Tony Laplume said...

Jean-Paul Valley was designed to be the opposite of Bruce Wayne, so that you appreciated Bruce Wayne that much more, someone who had seen crazy s...tuff and not turned out crazy himself.

As for killing someone like The Joker, yes in an ideal world he would have been executed (even if you don't think execution fits in an ideal world), but he's also clearly insane. How much is he really responsible for his actions, even when he seems rational and calculated when he commits them? The ultimate Joker story would finally explain the character, but then you'd have readers who wouldn't understand how he could still be entertaining as a villain after that. By the way, someone described as a genius like Doctor Doom is exactly the same way. He's insane. It's maybe time Marvel, I don't know, admitted that?

Rusty Carl said...

Maybe judge Dredd could team up with Batman and excise judgement on these criminal types after they're caught.

And if you google something then you've already lost the battle for knowledge. At this point I'm not sure how that's possible, but I'm apparently the guy who believes that now so...

Michael Offutt, Phantom Reader said...

Well written review.

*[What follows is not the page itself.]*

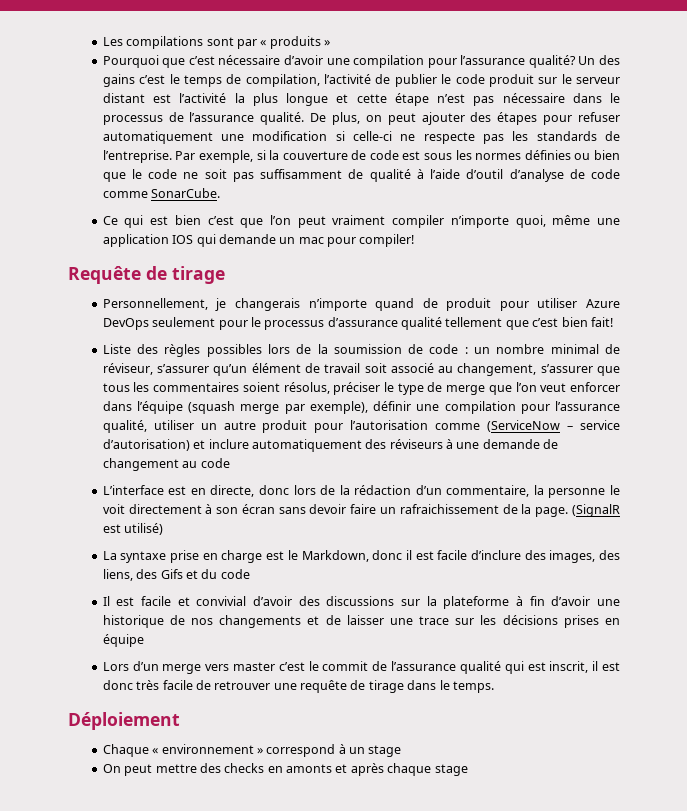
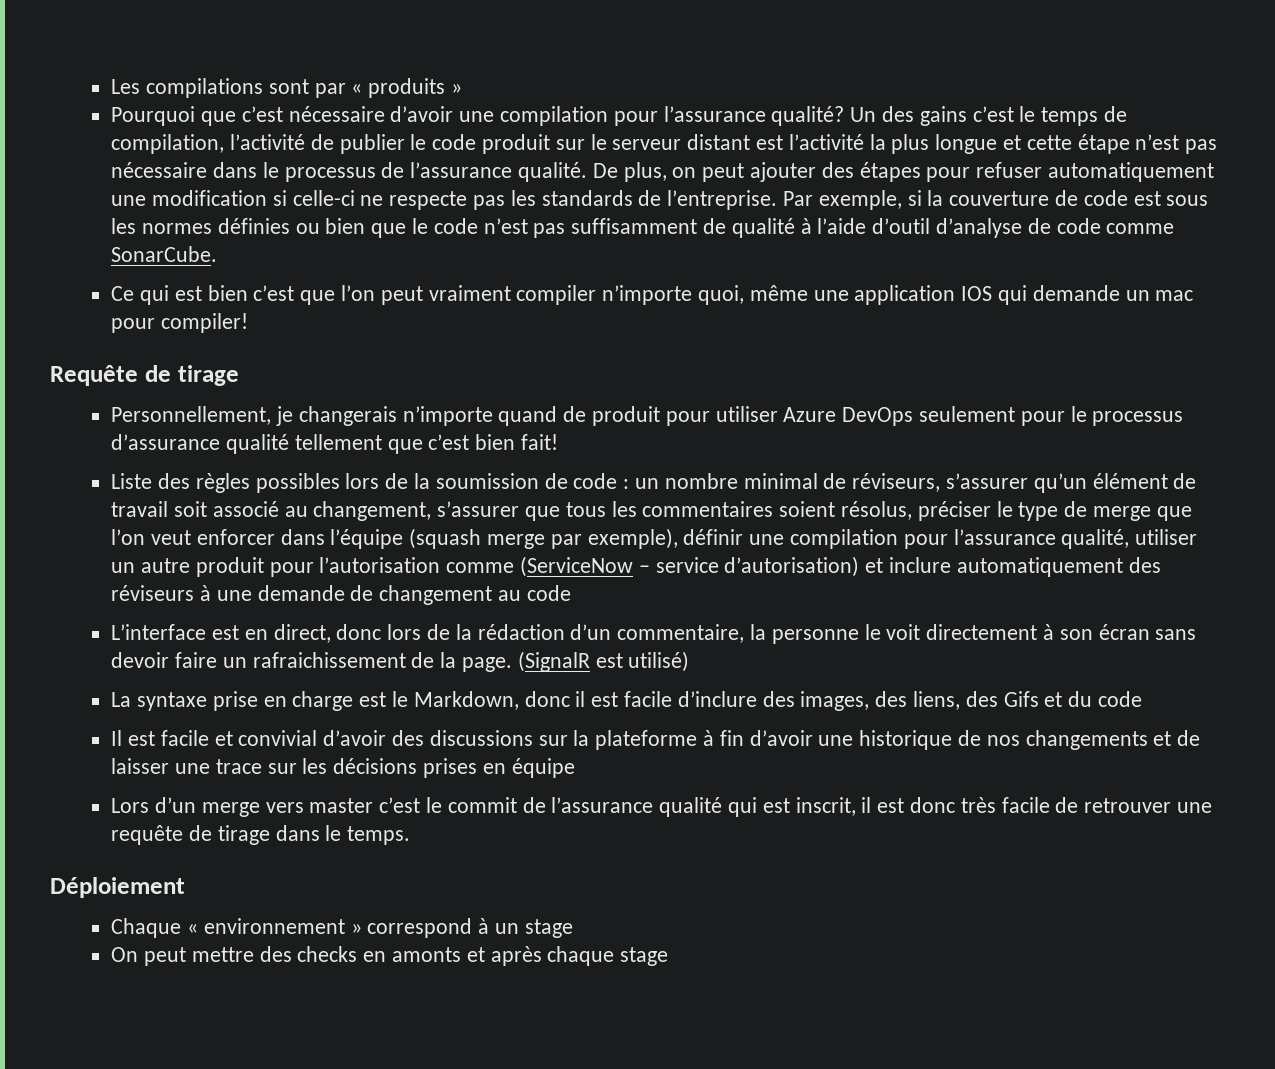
[183,169,227,179] ne soit -> [483,218,528,234] n’est
[102,363,153,375] réviseur, -> [852,473,941,492] réviseurs,
[210,485,255,497] directe, -> [273,624,331,643] direct,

I don't much read comics anymore but you make we want to change my mind. I prefer just watching animated series.

PT Dilloway said...

Really, you can read comics on that newfangled tablet of yours so you don't even have to go to the comic book store to buy them.

PT Dilloway said...

Incidentally it's sadly ironic now that in this review I mention how the Joker kills Siskel and Ebert in one issue and it turns out to post on the exact day Roger Ebert dies. Funny how life works out. (I had actually written the review a week or so ago so maybe I had a premonition...probably not.)

Nigel G Mitchell said...

Yeah, I agree with your points about how Azrael was designed to fail. I read somewhere he was meant to parody the gritty unstable anti-hero that was popular in the nineties, a way of saying how horrible these anti-heroes are and how great Bruce Wayne is in contrast. But those razor-bats Azrael used were pretty sweet. Shing! Shing!

SpacerGuy said...

Holy neutronium, I think its time for the utility belt!

Michael Offutt, Phantom Reader said...

I've tried it and I don't like comics on the tablet. I don't know why but it's just not the same experience as reading a book.

Plus to tell you the truth, the art in most comic books has really gone down hill. It used to be that you'd have tons of panels (like 8) per page and a lot of content.

Now comic books don't have as many pages and they'll have maybe two panels per page or mostly just one.

I don't like it. I feel like I'm getting gypped out of a story by having them string it along to sell more issues. It's part of the reason I abandoned comics. I think it's hard to get your money's worth anymore.

Michael Offutt, Phantom Reader said...

I'm going to miss Ebert's reviews a lot. I felt like a truly wonderful man had left us today when I heard the news. It's just awful.